Page text

As a player, he has no peer, but he does have a nemesis: the brutally difficult Battletank-esque “Bishop of Battle,” a notoriously difficult shooter featuring nefarious monochromatic polygonal shapes which torment the player through 12 punishing levels of difficulty, and --perhaps!-- a fabled 13th. When his parents forbid him from wasting his youth in front of a flickering 8-bit screen and beg him to please, please, just for them, knock up some teenager or something, just anything else but the video games, he rebels and sneaks out at night, breaking into the arcade and indulging in a marathon session with the Bishop of Battle… until things start to get a little too real. So basically this is the embodiment of every gamer’s nightmare since we saw THE WIZARD: the game comes to life and tries to get him. What’s funny is that although you might assume that the vaguely geometric polygons in the game are actually 8-bit symbolic representations of planes or UFOs or something, when they emerge from the game they look exactly the same. Apparently the game was a photo-realistic depiction of what just happen to be nefarious real-life 8-bit invaders.

The computerized villains were all created using ACS1200, and IMDB claims they “cost so much they nearly bankrupted the production” (not sure how that fits in with the “these were cut from TV for being too intense” theory, but I guess it would explain its reported 9 million dollar budget), but they have all the hallmarks of something some studio executive overheard his kid talking about and told his producers, “the kids like it, bring me some of that, money is no object.” Estevez also reportedly took two weeks of gun training to convincingly mimic shooting his Nintendo Zapper at invisible enemies, which should be about as telling a detail as one could hope for about how hilariously wrong-headed this whole concept is. It’s hard to believe anyone could have possibly taken this thing seriously, but there is every indication that someone, possibly everyone, did. Cocaine is a hell of a drug.

Request A
Could you rewrite the records from their start through the line containing "Reservdelar för Med integrerad urinalstyrning", putting "Accessoarer" wherever "Tillbehör" appears and leaving everything else unchanged?

Dataset records
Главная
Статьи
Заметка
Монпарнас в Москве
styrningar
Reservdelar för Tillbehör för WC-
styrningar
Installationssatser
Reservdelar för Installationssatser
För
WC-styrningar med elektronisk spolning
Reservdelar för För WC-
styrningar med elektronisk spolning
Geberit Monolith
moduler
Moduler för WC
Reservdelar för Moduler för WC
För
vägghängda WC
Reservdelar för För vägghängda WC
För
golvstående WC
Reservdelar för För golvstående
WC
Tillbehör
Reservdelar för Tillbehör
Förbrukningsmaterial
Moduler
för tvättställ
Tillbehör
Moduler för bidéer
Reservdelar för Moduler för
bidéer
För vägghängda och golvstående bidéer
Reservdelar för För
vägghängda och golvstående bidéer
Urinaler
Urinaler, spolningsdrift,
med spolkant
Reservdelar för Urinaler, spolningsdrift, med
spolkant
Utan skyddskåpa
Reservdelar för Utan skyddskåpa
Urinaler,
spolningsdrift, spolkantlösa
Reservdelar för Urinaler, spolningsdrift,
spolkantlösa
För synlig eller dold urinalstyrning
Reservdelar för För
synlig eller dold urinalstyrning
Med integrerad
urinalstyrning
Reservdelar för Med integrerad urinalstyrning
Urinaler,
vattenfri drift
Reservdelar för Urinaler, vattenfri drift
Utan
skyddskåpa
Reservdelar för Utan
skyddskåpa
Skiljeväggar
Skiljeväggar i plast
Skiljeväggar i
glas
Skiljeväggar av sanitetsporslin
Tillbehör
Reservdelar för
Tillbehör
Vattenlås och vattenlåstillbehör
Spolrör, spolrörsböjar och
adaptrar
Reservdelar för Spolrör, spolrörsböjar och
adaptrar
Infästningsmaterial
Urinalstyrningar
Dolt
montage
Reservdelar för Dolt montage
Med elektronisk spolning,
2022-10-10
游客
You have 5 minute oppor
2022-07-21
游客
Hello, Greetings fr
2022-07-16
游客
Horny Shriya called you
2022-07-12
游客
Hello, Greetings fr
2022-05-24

Request B
Can you copy, word for word, the part of the film review that opens with the words "The computerized villains" and closes with "hell of a drug."?

Answer area A
Главная
Статьи
Заметка
Монпарнас в Москве
styrningar
Reservdelar för Accessoarer för WC-
styrningar
Installationssatser
Reservdelar för Installationssatser
För
WC-styrningar med elektronisk spolning
Reservdelar för För WC-
styrningar med elektronisk spolning
Geberit Monolith
moduler
Moduler för WC
Reservdelar för Moduler för WC
För
vägghängda WC
Reservdelar för För vägghängda WC
För
golvstående WC
Reservdelar för För golvstående
WC
Accessoarer
Reservdelar för Accessoarer
Förbrukningsmaterial
Moduler
för tvättställ
Accessoarer
Moduler för bidéer
Reservdelar för Moduler för
bidéer
För vägghängda och golvstående bidéer
Reservdelar för För
vägghängda och golvstående bidéer
Urinaler
Urinaler, spolningsdrift,
med spolkant
Reservdelar för Urinaler, spolningsdrift, med
spolkant
Utan skyddskåpa
Reservdelar för Utan skyddskåpa
Urinaler,
spolningsdrift, spolkantlösa
Reservdelar för Urinaler, spolningsdrift,
spolkantlösa
För synlig eller dold urinalstyrning
Reservdelar för För
synlig eller dold urinalstyrning
Med integrerad
urinalstyrning
Reservdelar för Med integrerad urinalstyrning

Answer area B
The computerized villains were all created using ACS1200, and IMDB claims they “cost so much they nearly bankrupted the production” (not sure how that fits in with the “these were cut from TV for being too intense” theory, but I guess it would explain its reported 9 million dollar budget), but they have all the hallmarks of something some studio executive overheard his kid talking about and told his producers, “the kids like it, bring me some of that, money is no object.” Estevez also reportedly took two weeks of gun training to convincingly mimic shooting his Nintendo Zapper at invisible enemies, which should be about as telling a detail as one could hope for about how hilariously wrong-headed this whole concept is. It’s hard to believe anyone could have possibly taken this thing seriously, but there is every indication that someone, possibly everyone, did. Cocaine is a hell of a drug.